Parlons hyperconnexion avec Thibaud Dumas
Thibaud Dumas est docteur en neurosciences, entrepreneur, coach, auteur et directeur de notre incubateur de startup : Matrice Cube. Depuis plusieurs années, il étudie l’impact des écrans sur notre cerveau et le phénomène d’hyperconnexion. Il nous en parle juste ici ⬇️
Salut Thibaud, pour commencer, peux-tu nous dire ce qu’est l’hyperconnexion et comment lutter contre ce phénomène ?
Tout d’abord, il ne s’agit pas de prôner la déconnexion totale, mais de parvenir à un usage équilibré des écrans. Aujourd’hui, L’usage excessif des écrans est devenu la norme et cet usage a un impact négatif autant sur le plan professionnel que personnel.
On distingue d’un côté une multiplicité d’écrans, comme l’ordinateur, la tablette, les objets connectés, ou encore le smartphone qui fait converger de nombreuses problématiques et d’un autre côté différentes typologies d’usage comme celle appliquée aux réseaux sociaux. Les écrans et usages se multiplient et s’entrecroisent, si bien qu’il est très compliqué de les dissocier.

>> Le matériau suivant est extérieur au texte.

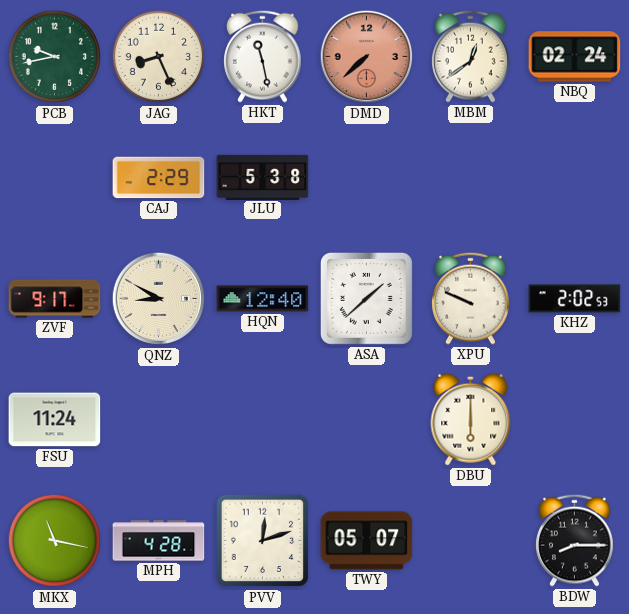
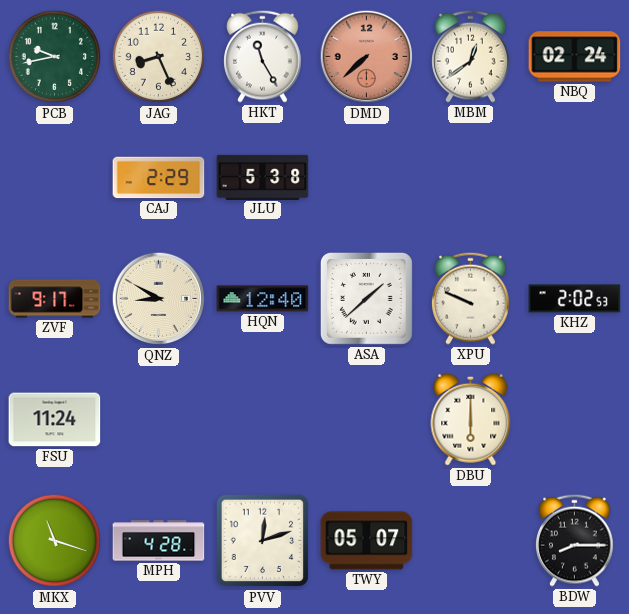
HKT: 11:28 -> 11:25
MKX: 11:17 -> 11:18
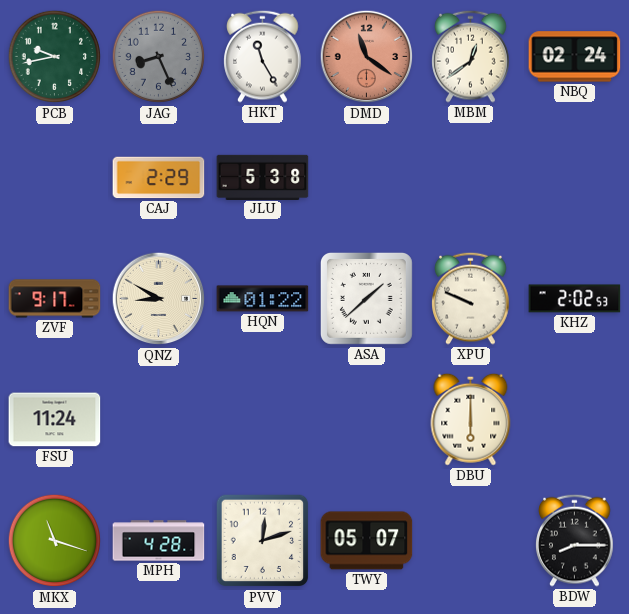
JAG dial: cream -> grey
DMD: 7:38 -> 11:21
HQN: 12:40 -> 01:22
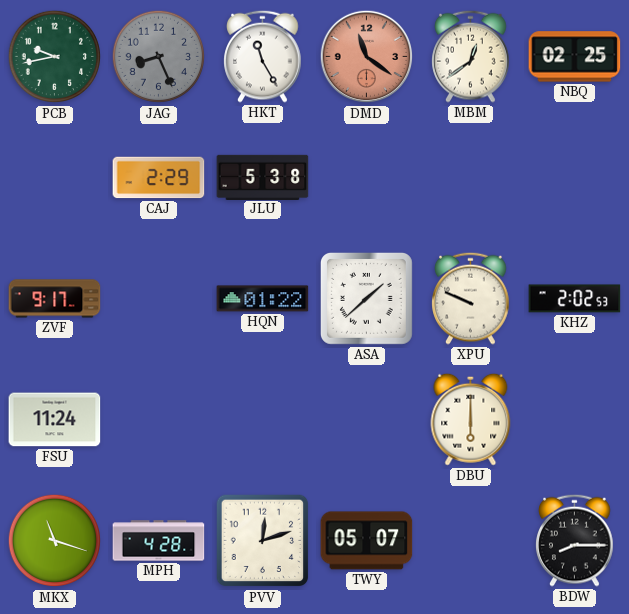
NBQ: 02:24 -> 02:25
QNZ: 8:50 -> none
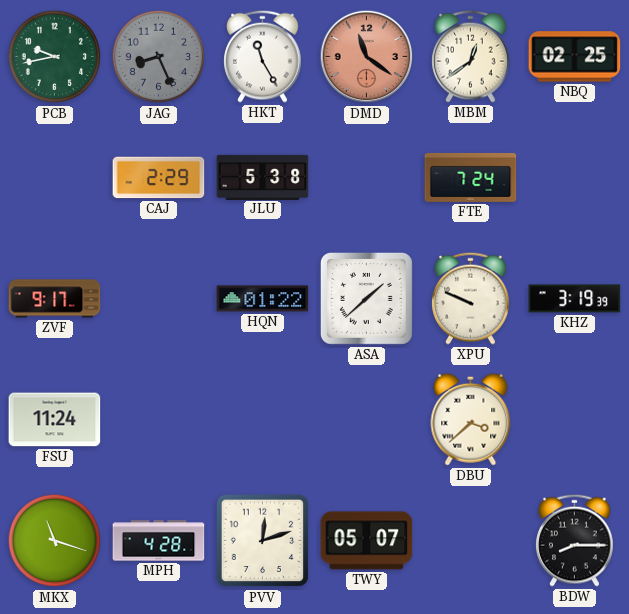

Pour comprendre l’hyperconnexion, il faut également comprendre le contexte : celui de l’économie de l’attention. Des chercheurs très ingénieux travaillent au quotidien au développement d’outils, de plateformes et d’applications, dont l’unique objectif est de capter notre attention le plus possible. Ces outils ont forcément un effet sur nos rapports aux écrans.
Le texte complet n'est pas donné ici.